The initiative is led by the Manchester Writing School at Manchester Metropolitan University, where Duffy is Creative Director.

She said: “I hope that these poems will provide an opportunity for reflection and inspiration in these challenging times, as well as creating a living record of what is happening as seen through our poets’ eyes and ears, in their gardens or garrets. We need the voice of poetry in times of change and world-grief. A poem only seeks to add to the world and now seems the time to give.”

The poems are presented in date order and each includes a note about where it was written. The WRITE where we are NOW website will be updated frequently throughout the pandemic with new contributions.

Manchester Writing School is home to a large group of award-winning poets, including Duffy, Michael Symmons Roberts, Jean Sprackland, Adam O’Riordan, Andrew McMillan, Helen Mort, Malika Booker and Karen Solie, and the largest MA Creative Writing programme in the country.
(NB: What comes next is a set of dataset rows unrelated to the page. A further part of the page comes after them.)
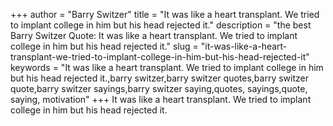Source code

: +++
author = "Barry Switzer"
title = "It was like a heart transplant. We tried to implant college in him but his head rejected it."
description = "the best Barry Switzer Quote: It was like a heart transplant. We tried to implant college in him but his head rejected it."
slug = "it-was-like-a-heart-transplant-we-tried-to-implant-college-in-him-but-his-head-rejected-it"
keywords = "It was like a heart transplant. We tried to implant college in him but his head rejected it.,barry switzer,barry switzer quotes,barry switzer quote,barry switzer sayings,barry switzer saying,quotes, sayings,quote, saying, motivation"
+++
It was like a heart transplant. We tried to implant college in him but his head rejected it.
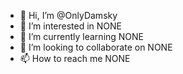 - 👋 Hi, I’m @OnlyDamsky
- 👀 I’m interested in NONE
- 🌱 I’m currently learning NONE
- 💞️ I’m looking to collaborate on NONE
- 📫 How to reach me NONE

<!---
OnlyDamsky/OnlyDamsky is a ✨ special ✨ repository because its `README.md` (this file) appears on your GitHub profile.
You can click the Preview link to take a look at your changes.
--->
It will open the Manchester Poetry Library later in the year: the fourth public poetry library in the UK and the first based within a university.

Professor Malcolm Press, Vice-Chancellor of Manchester Metropolitan University, said: “I am delighted to support this inspiring initiative by Carol Ann Duffy, one of the world’s greatest and most admired poets. WRITE where we are NOW brings together some of the most creative minds of our generation in a growing online anthology of poetry that reflects our journey through these challenging and troubling times. I am sure that these outstanding poems will voice the sentiments and feelings that many of us around the world will share. At the same time, I am confident that these innovative and imaginative works will inspire creativity and hope.”

Duffy, Poet Laureate from 2009-19, has contributed several new poems, including Hands, Since You Ask and O, written in Manchester where she is based.

Hands by Carol Ann Duffy:

We clap at the darkness.
I hearken for the sound
of my daughter’s small hands,
but she is miles away…
though I can see her hands
when I put my head in my own.

Contributions come from some of Britain’s most recognised and decorated poets, including the Makar (Scottish Poet Laureate) Jackie Kay, and Clarke, the former National Poet of Wales.

Dharker’s poem Cranes Lean In was written near The Barbican theatre in London. She said: “I was on the phone to my daughter that Sunday, the 22nd of March, standing at a window looking out over the marooned city. London had stopped its eternal building and the streets and stations were becalmed.

“That was the day it suddenly came home to many mothers what this meant, this strange waiting time without their children. I could hear the phone calls all over the world, people separated and searching for words of hope and consolation to give each other. The words my daughter gave me were about kindnesses, and something we had both been waiting for: the cherry trees blossoming in the parks and streets of London.”

Andrew McMillan, winner of the 2015 Guardian First Book Award and inaugural 2019 Polari Prize, who is Senior Lecturer in Creative Writing at Manchester Metropolitan University, has contributed, as has his father Ian, a poet, broadcaster and host of BBC Radio 3’s The Verb.

Andrew McMillan said: “The cliche, perhaps, of poets is that they’re always isolated, scribbling away in solitude. This isn’t true. Poetry is intrinsically linked to the places around us, to the accents we speak with, to the experiences of our everyday. It’s true that poets are generally used to being alone with our own thoughts, and so maybe we can use that to reach out to people and to encourage them to record this moment of history in their own unique words.

“The Manchester Writing School is also working with students and community partners in the care and health sectors to encourage more poetic responses, and Manchester Poetry Library will be building on this as part of a wider arts and wellbeing project to develop poetry writing and reading activities for the public.”